═════ Available data

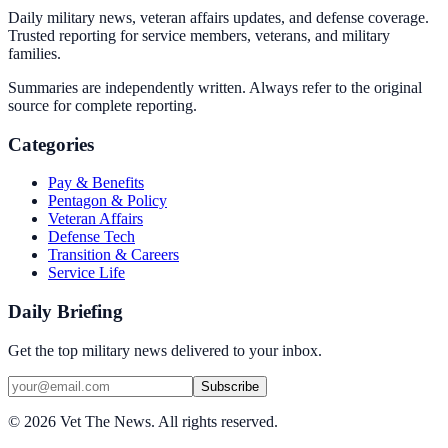
Daily military news, veteran affairs updates, and defense coverage.
Trusted reporting for service members, veterans, and military
families.
Summaries are independently written. Always refer to the original
source for complete reporting.
Categories
Pay & Benefits
Pentagon & Policy
Veteran Affairs
Defense Tech
Transition & Careers
Service Life
Daily Briefing
Get the top military news delivered to your inbox.
Subscribe
©
2026
Vet The News. All rights reserved.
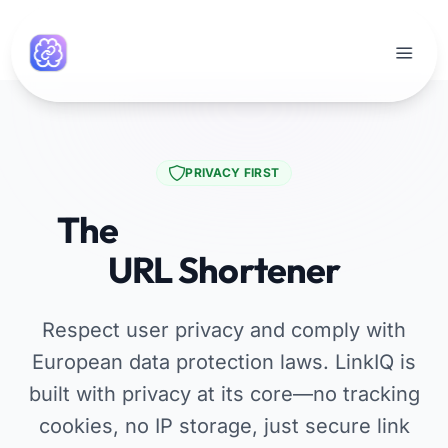
PRIVACY FIRST
The
GDPR Compliant
URL Shortener
Respect user privacy and comply with
European data protection laws. LinkIQ is
built with privacy at its core—no tracking
cookies, no IP storage, just secure link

══════════

* How to complete this task: Transcribe all the text in the material above word for word, keeping its line breaks, and leave the pictures out of your answer.

* Response:
Daily military news, veteran affairs updates, and defense coverage.
Trusted reporting for service members, veterans, and military
families.
Summaries are independently written. Always refer to the original
source for complete reporting.
Categories
Pay & Benefits
Pentagon & Policy
Veteran Affairs
Defense Tech
Transition & Careers
Service Life
Daily Briefing
Get the top military news delivered to your inbox.
Subscribe
©
2026
Vet The News. All rights reserved.
PRIVACY FIRST
The
GDPR Compliant
URL Shortener
Respect user privacy and comply with
European data protection laws. LinkIQ is
built with privacy at its core—no tracking
cookies, no IP storage, just secure link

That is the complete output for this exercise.